CHECK YOUR UNDERSTANDING.
A) In the text on state constitutional change, which state is the exception to the requirement of popular ratification?
B) From the text on state constitutional change, copy word for word the passage starting with "5. Difficulty of" and going on through "is ordinary law.".

DOCUMENT TEXT.
::::

Yet detailed specification of the processes for amendment and revision used to bypass the legislature may have unintended consequences. One effect is to specially empower state high courts--already the key sources of constitutional change through interpretation--in the textual change process. When detailed procedures are embedded in the constitution, these courts say not only what the constitution means, but what the constitutional change process requires. Another effect may be to block rather than facilitate change efforts. A constitutional provision designed in one era to bypass barriers to change--e.g., the New York provision making the pay for a convention delegate equal to that of a legislator--might itself become a barrier in a later era, in a very different political context. Finally, detail in the constitution does not bar further detail and process specification through legislation. The resulting combined effect of constitutional provisions, added statutory requirements and court interpretations may add to the complexity, and therefore the relative difficulty, of constitutional change without legislative participation.[15]

5. Difficulty of Change, Compared to Passing State Law : Whatever means is used, the process for proposal of constitutional amendment or revision in the states is structured to make constitutional change more difficult than the adoption of ordinary legislation. Moreover, this difficulty is further enhanced by the requirement of the additional step of popular ratification (in all states but Delaware). This is as it should be, for constitutions are fundamental law. Moreover, protections that constitutions afford minorities would mean little if they were as easily changeable by majorities as is ordinary law.

::::

MATERIAL SUPPLIED.
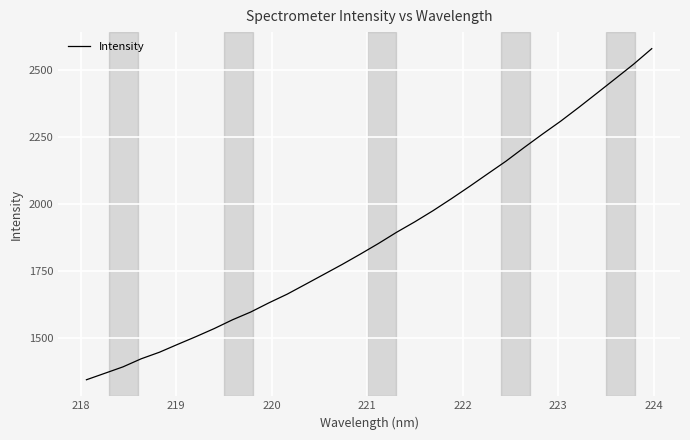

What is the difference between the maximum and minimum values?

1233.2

::::

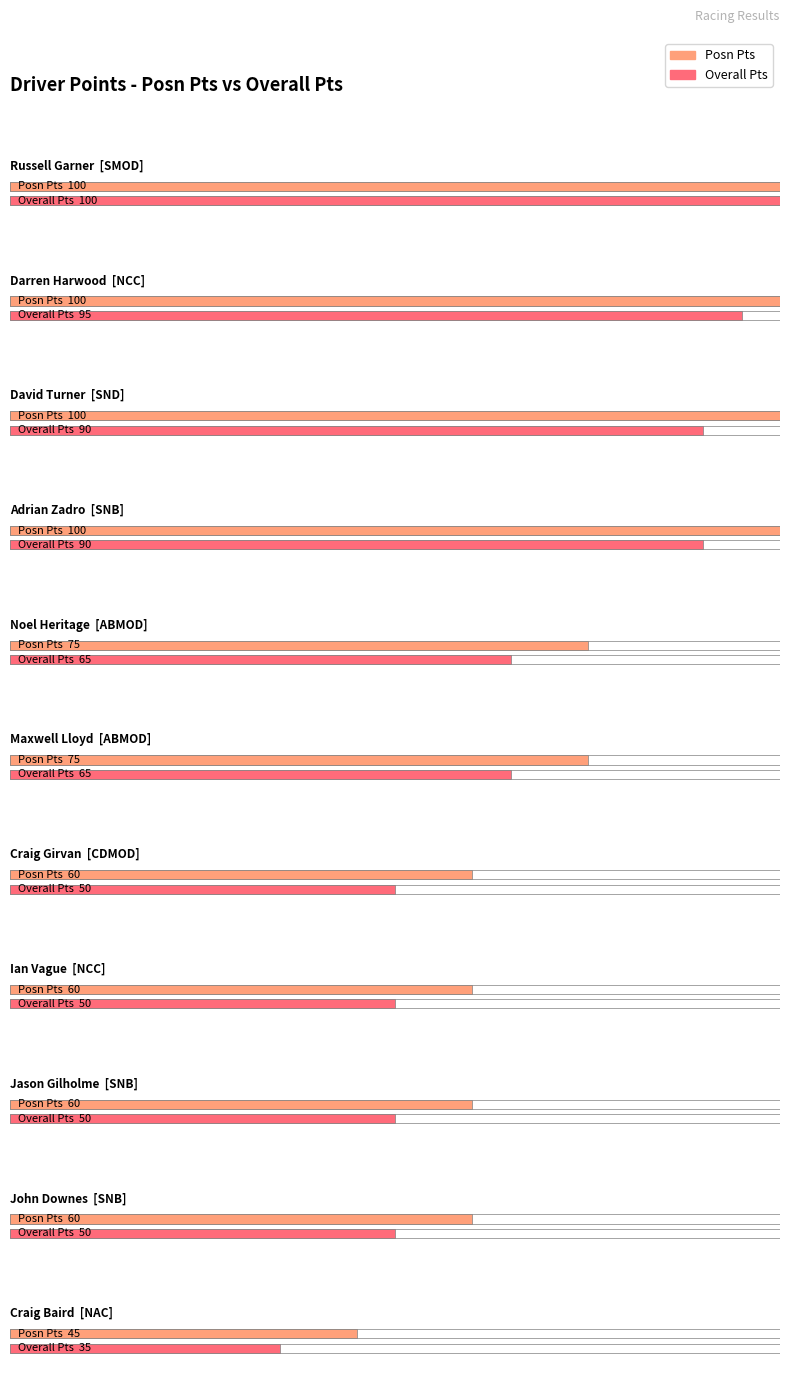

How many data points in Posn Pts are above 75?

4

::::

ANSWERS GIVEN.
A) Delaware

B)
5. Difficulty of Change, Compared to Passing State Law : Whatever means is used, the process for proposal of constitutional amendment or revision in the states is structured to make constitutional change more difficult than the adoption of ordinary legislation. Moreover, this difficulty is further enhanced by the requirement of the additional step of popular ratification (in all states but Delaware). This is as it should be, for constitutions are fundamental law. Moreover, protections that constitutions afford minorities would mean little if they were as easily changeable by majorities as is ordinary law.